The U.S. Census Bureau reported new residential building permits were up 2.6% in July to a seasonally adjusted 1.635M, 6% above the July 2020 rate of 1.542M. Single-family permits were down 1.7% from a revised June figure of 1.066M. New residential building permits increased in the West (+13.3%) while dropping in the Midwest (-4.4%), South (-1.9%), and Northeast (-0.7%). Privately-owned housing starts were down 7.0% to 1.534M, 2.5% above the July 2020 rate of 1.497M. Single-family housing starts were also down, coming in at 1.111M, 4.5% below June’s revised 1.163M. Housing starts declined for both single-family and multifamily units, the Northeast region led the way (-49.3%), while the South was the only region where new construction activity increased (+2.1%). Privately-owned housing completions reported at 1.391M, up 5.6% from June, and up 3.8% over July 2020.

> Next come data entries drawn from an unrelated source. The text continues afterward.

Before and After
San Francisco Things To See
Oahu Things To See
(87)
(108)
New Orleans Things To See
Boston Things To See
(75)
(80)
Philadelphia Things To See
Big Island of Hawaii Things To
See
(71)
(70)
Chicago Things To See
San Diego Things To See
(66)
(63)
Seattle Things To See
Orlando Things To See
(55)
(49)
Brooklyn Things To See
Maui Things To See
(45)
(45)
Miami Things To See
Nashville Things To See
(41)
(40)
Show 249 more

Minutes of the Federal Open Market Committee's latest meeting suggest that tapering of monthly asset purchases may start before year’s end or perhaps early next year. The central bankers made it clear that the tapering of assets was not a precursor to a rate hike. Although FOMC members broadly agreed that employment had not met the “substantial further progress” benchmark, they were “close to being satisfied” with the improvement in job growth. There was disagreement as to when and how fast to taper. Some participants felt that monetary policy was still required to bolster the economy, while others held an opposing view indicating that Fed policy had achieved what was needed. Others countered that the pandemic had fundamentally changed the economy and that the pre-pandemic labor conditions “may not be the right benchmark”. There were also opposing views among FOMC members about inflation, “a few” indicated current inflation levels have met the central bank's 2% target, while others expressed concern that inflation over the longer term could run persistently below the Committee's 2% target.